“There are a great many people today who think that [faith in] Jesus is irrelevant in the modern context. I suspect these people are suffering from a modern madness caused by an ignorance of self and history. As we get to know ourselves, our deepest needs, and the history of humanity, the relevance of Jesus Christ to modern man becomes startlingly clear.”—Matthew Kelly
The Mass we celebrate for a small, baptized soul who left us before she was capable of sin is not a Requiem Mass. It is a “Mass of the Angels,” with a focus on confident joy.

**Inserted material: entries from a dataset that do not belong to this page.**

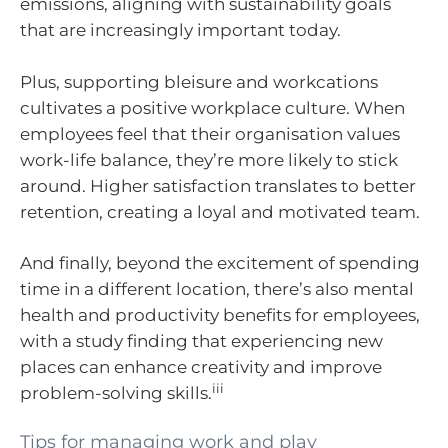
emissions, aligning with sustainability goals
that are increasingly important today.
Plus, supporting bleisure and workcations
cultivates a positive workplace culture. When
employees feel that their organisation values
work-life balance, they’re more likely to stick
around. Higher satisfaction translates to better
retention, creating a loyal and motivated team.
And finally, beyond the excitement of spending
time in a different location, there’s also mental
health and productivity benefits for employees,
with a study finding that experiencing new
places can enhance creativity and improve
iii
problem-solving skills.
Tips for managing work and play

A few years ago, I attended one of these Masses with grieving friends and family members, and I was particularly struck by the words of confidence and light that make up this rite. These stood in stark contrast to the darkness and the pain of loss that enveloped us.
At a Mass of the Angels, we thank God for a young life and sing “Alleluia.” Our loved one is with God. We know the Good News, and it is cause for celebration.
We do believe; help our unbelief.
Where is God? He is right here with us. He is calling us closer to him. When we are reeling from the pain of enormous losses, it can be excruciatingly hard to answer. We are crushed, broken, and sick with grief. Our small shoulders struggle beneath the weight of the cross.
But we need not answer for ourselves. It is at times like these that the Church herself answers for us—with a song. Her sweet clear voice cuts through the cold and the dark as she sings: Alleluia. With the patient, tireless trust of a child, she sings “Alleluia,” in the dark.
Are we listening? Do we have faith enough to join the song?